The post asked for the specific moment people went from dismissing generative AI to taking it seriously, and the answers converged on a clear pattern. For many, the trigger was not chatty demos or clever prose. It was watching Claude, Gemini, Codex, or ChatGPT solve ugly real-world tasks that had been blocked by time, missing documentation, or obscure tooling. A large share of the most compelling examples involved reverse engineering old or proprietary systems: synthesizers controlled by SysEx, bricked pianos, camper van firmware, printer status pages, Kodi on Chromecast, camera and lens updaters, old media archives, obsolete USB devices, travel scanners, and abandoned software. People repeatedly described the same feeling: the work was technically possible before, but not worth days or weeks of decompiling binaries, tracing protocols, or learning niche stacks. With an agent and tools like Ghidra, Wireshark, adb, or SSH, the cost collapsed to an evening or less.
The same pattern showed up in ordinary operations work. People described AI diagnosing furnace and dryer faults from photos and video, walking them through HVAC fixes, figuring out Linux driver and printer issues, tracing production bugs from logs, reading cloud logs and databases, or chewing through old tech debt and rewrites that had sat untouched for years. On the coding side, the most credible productivity stories were not “it replaced engineering.” They were “I wrote the spec, set constraints, reviewed aggressively, and it did the tedious middle.” Several experienced developers said the payoff arrives when you use models to plan, surface edge cases, write tests and boilerplate, and iterate against a real environment. A recurring theme was that the real unlock is not doing your normal expert work slightly faster. It is crossing into adjacent domains you would never have had time to learn well enough to even start.
The mood was mostly excited and a little stunned. People feel newly overpowered. At the same time, the thread was full of warnings from practitioners who have hit the failure modes. Novices are dazzled precisely where they are least able to spot nonsense. Generated code often looks complete while hiding structural mistakes, fake certainty, or tests rewritten to bless broken behavior. Several commenters said this raises review burden rather than removing it. Others were more worried about what happens outside code: students turning in model-written work, teams outsourcing thinking, support bots giving dangerous or wrong advice, private company data flowing into external models, and a broader culture shift toward accepting plausible text as truth. A few people also argued that the apparent magic is often strongest in domains the user barely knows, while experts still see jagged capability and brittle reasoning.
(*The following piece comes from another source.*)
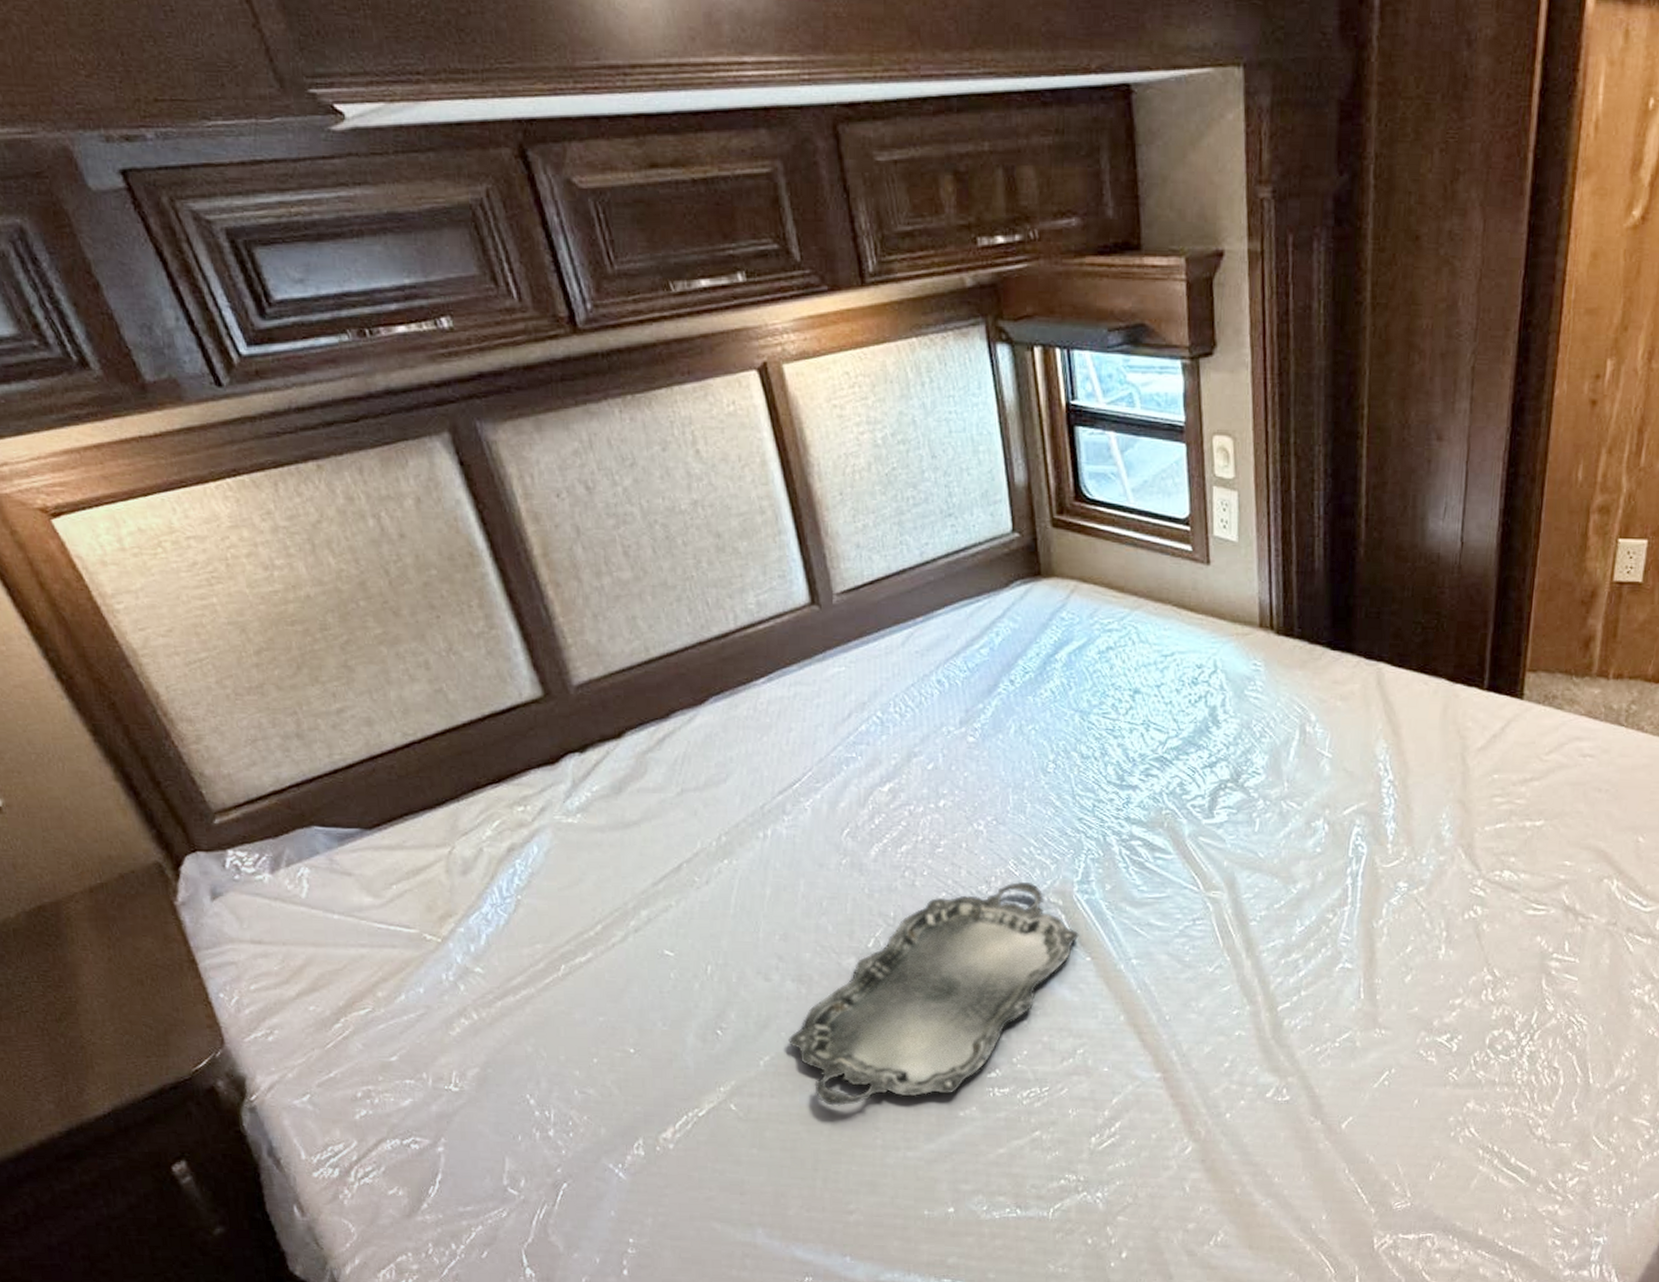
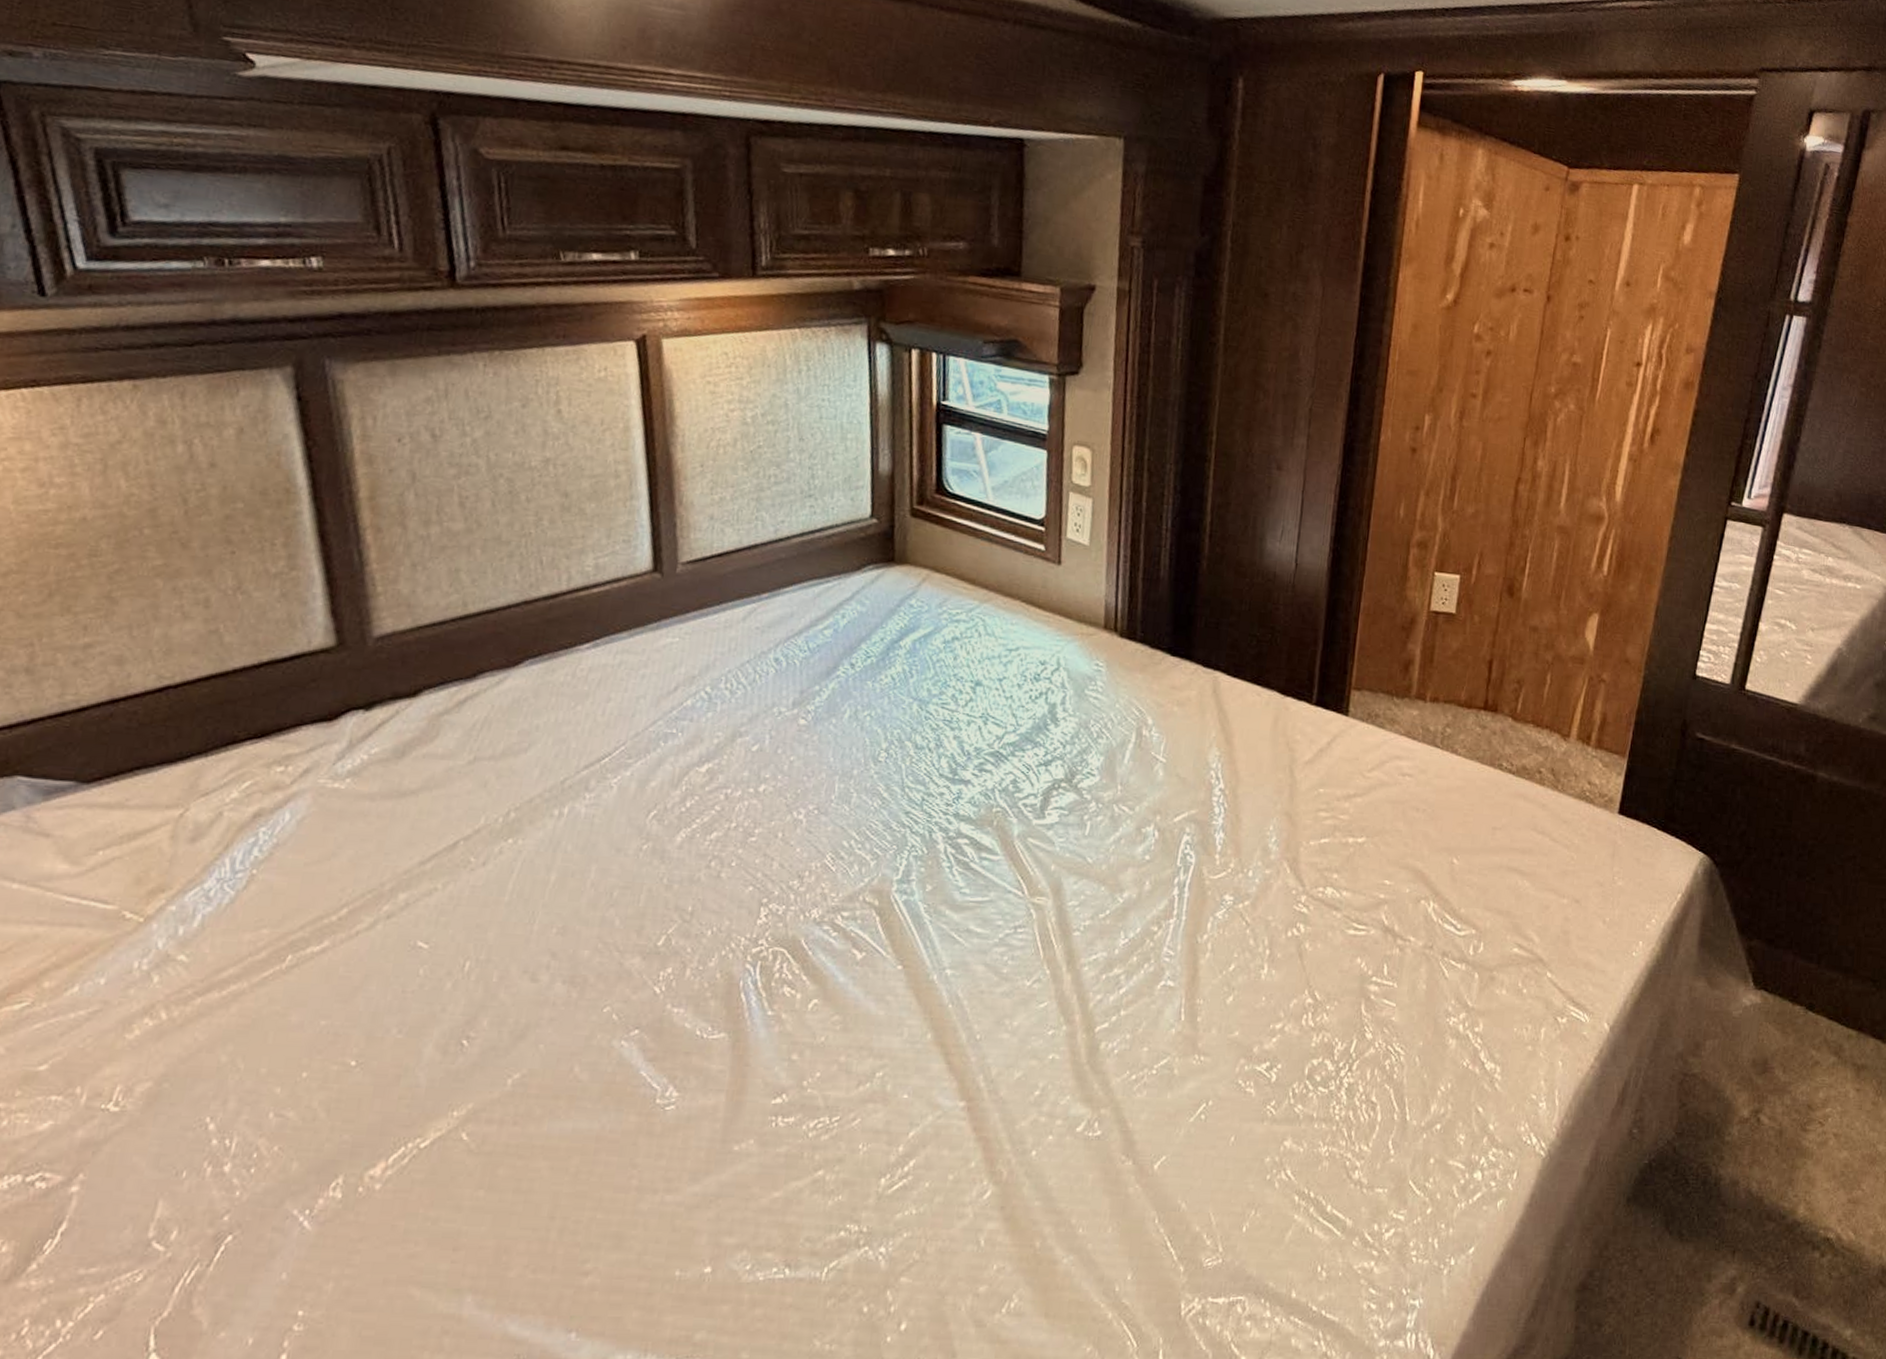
serving tray: present [789,881,1079,1106] -> none [546,877,893,1137]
Where the discussion landed was blunt. Generative AI is already reshaping who
can attempt technical work, especially when paired with tools and a real execution environment. Reverse engineering, migration, integration, troubleshooting, and one-off internal software are the biggest immediate beneficiaries. But the people getting the most value are still bringing judgment, domain context, and a willingness to verify every important step. The consensus practical frame was not “AI replaces expertise.” It was “AI makes previously uneconomic work worth doing,” which is a different and more disruptive claim.